Exercise set:
[1] From the forum thread about being fired for pregnancy, reproduce word for word the passage between "I would not" and "to fire you.", inclusive.
[2] Write the next part of the forum thread about being fired for pregnancy, picking up right after its final line.

Excerpt provided:

+ + + +

I would not think this would be grounds for termination and would see a lawyer if I hit a wall with admin..

Personally I think that's very shoddy of your employer's, how long have you worked there?


----------



## Aidey (Nov 4, 2009)

You should look into the laws in your state about discrimination. A lot of places have laws against firing a woman just because she is pregnant. They may not have to let you work on the ambulance, but it seems like they shouldn't be able to fire you.


----------



## fbsemssocial (Nov 4, 2009)

*Crappy employers*

I would say that it is unfair of them to fire you and would agree look into laws and see what you can do if that's the route you want to go. If they put it in writing that should make your attorneys job that much easier I am not an attorney so I cannot tell you the law so to speak but I would be willing to bet they are breaking on or more of the labor laws or discrimination laws by doing that.

I am sorry that you had such jerks for employers and hope that you find better ones that you can put your skills to use at.


----------



## Mountain Res-Q (Nov 4, 2009)

TALK TO A LAWYER!!!  The job is done no matter what...  but I believe you have a cass of wrongful termination based on discrinination as defined in the Federal Pregnancy Discrimination Act amendment to Title VII of the Civil Rights Act of 1964.   I am sure our resident CFR/Lawyer will make an appearance and provide a better answer than most of us can... but... this is what I found through a quick google search:

http://www.eeoc.gov/abouteeoc/35th/thelaw/pregnancy_discrimination-1978.html

http://www.postlawyer.com/Pregnancy_Discrimination.html

http://research.lawyers.com/Pennsylvania/Employment-Law-in-Pennsylvania.html

To quote the final site:  

_In Pennsylvania, employees are presumed to be "at will." At-will employees may be terminated for any reason, so long as it's not illegal. Generally, employees who work under an employment contract can only be terminated for reasons specified in the contract. In Pennsylvania, to overcome the presumption of at-will employment, an employee must demonstrate facts and circumstances establishing some tenure of employment. Overcoming the presumption of at-will employment is very difficult in Pennsylvania and has been characterized as an up-hill battle.

Employers are not allowed to terminate or discriminate against employees for the following reasons... Pregnancy.

And it's illegal for an employer to terminate an employee...
For reasons not contained in the employment contract, if one exists._

I would like to know what contract they believe they have that trumps federal and state law about discrimination...


----------



## firecoins (Nov 4, 2009)

speak to a lawyer.  It is illegal. Pregnancy is protected.


----------



## RESQ_5_1 (Nov 4, 2009)

+ + + +

(Dataset entries)
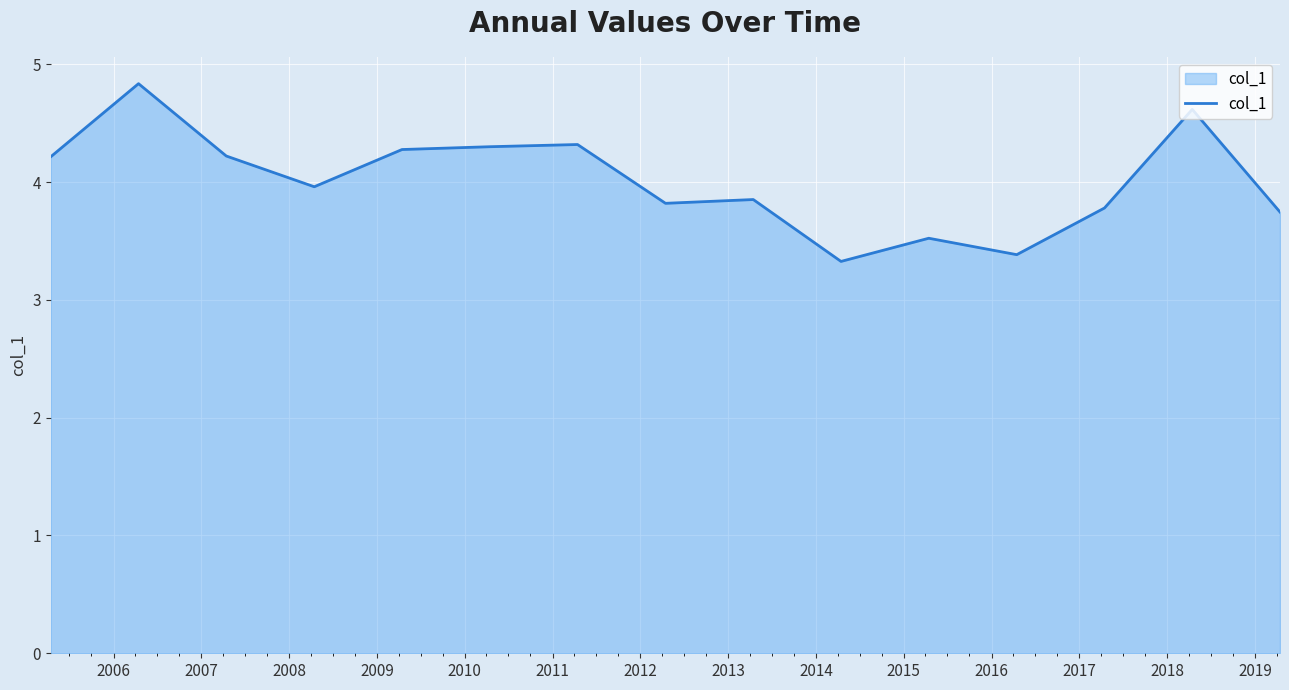

Does the chart have visible grid lines?

Yes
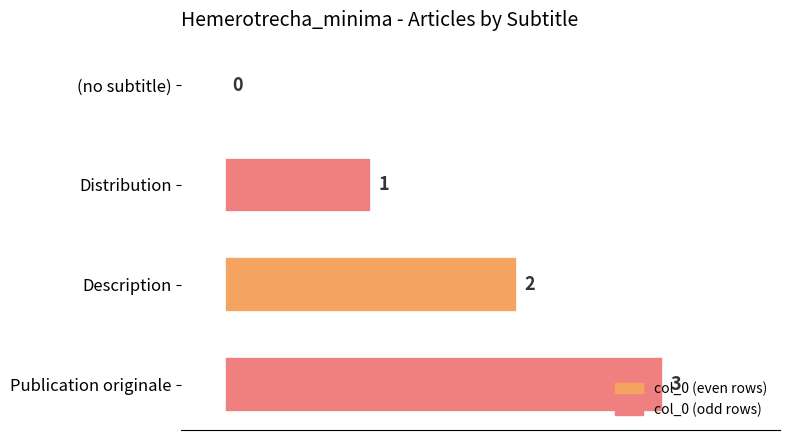

What is the sum of all values?

6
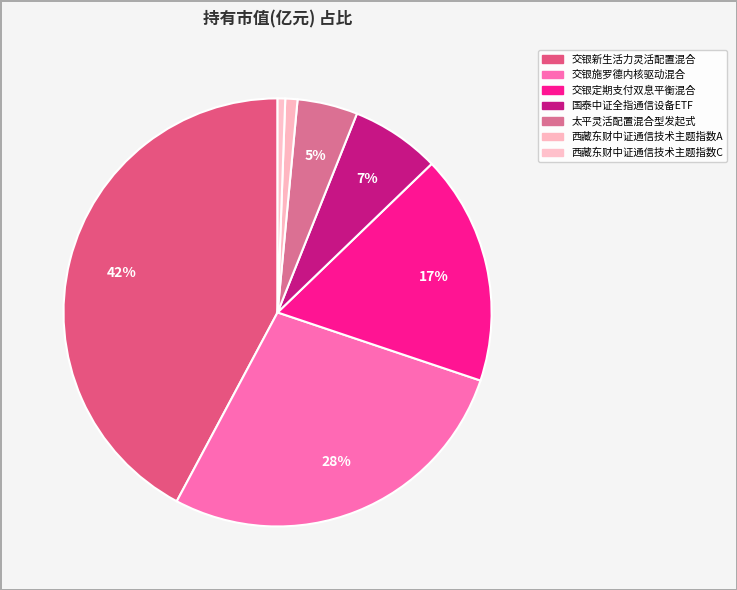

True or false: 太平灵活配置混合型发起式 accounts for 13% of the total.

False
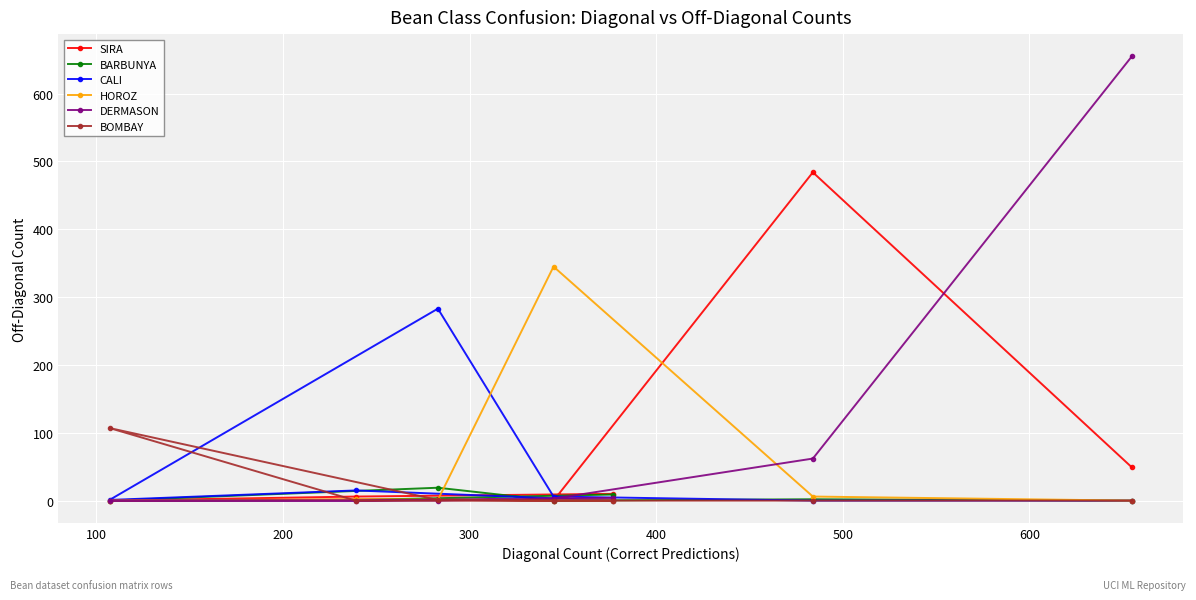

How many lines are shown in the chart?

6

+ + + +

Exercise answers:
[1]
I would not think this would be grounds for termination and would see a lawyer if I hit a wall with admin..

Personally I think that's very shoddy of your employer's, how long have you worked there?


----------



## Aidey (Nov 4, 2009)

You should look into the laws in your state about discrimination. A lot of places have laws against firing a woman just because she is pregnant. They may not have to let you work on the ambulance, but it seems like they shouldn't be able to fire you.

[2]
When I first started with the organization I currently work for, we had an employee who was on Maternal leave. She returned only to go on Mat leave again 2-3 months later. She has since returned again as a casual employee (her choice). However, it should be noted that we have a union. Still, I would think that could be construed as discrimination and against the law.


----------



## Seaglass (Nov 4, 2009)

What they all said, and I think Mountain's right about the laws. Go find a phonebook. L is for lawyer.  

They're total morons for putting it in writing, but that's to your advantage. Keep that letter, and make some backup copies.


----------



## mycrofft (Nov 4, 2009)

*Like Mt said.*

Can you spell "FMLA", too?
Maybe thye are basing this on your "no longer" (until post partum) meeting thier physical agility and strength standards. See a lawyer.

Use this opportunity to learn about moving up in the organization, getting past the "trucks" and making more money with less physical duress.


----------



## guardian528 (Nov 4, 2009)

sarahharter said:


> well my company took this as a disibility and fired me because of this.



sounds like blatant discrimination. as posted above, i'm pretty sure there are oodles of laws preventing this


----------



## WolfmanHarris (Nov 4, 2009)

I'd mirror the seeking a lawyer part. Yes this job is done regardless and you probably wouldn't want to go back anyways. An attitude like this is disgusting and I enjoy watching awful companies get spanked when someone pushes back. However, such action is a commitment of time, money and risk you need to be sure of before you take it on. We can all scream "lawyer" all we want, but no one here but you is taking on that load during an already stressful time in your life.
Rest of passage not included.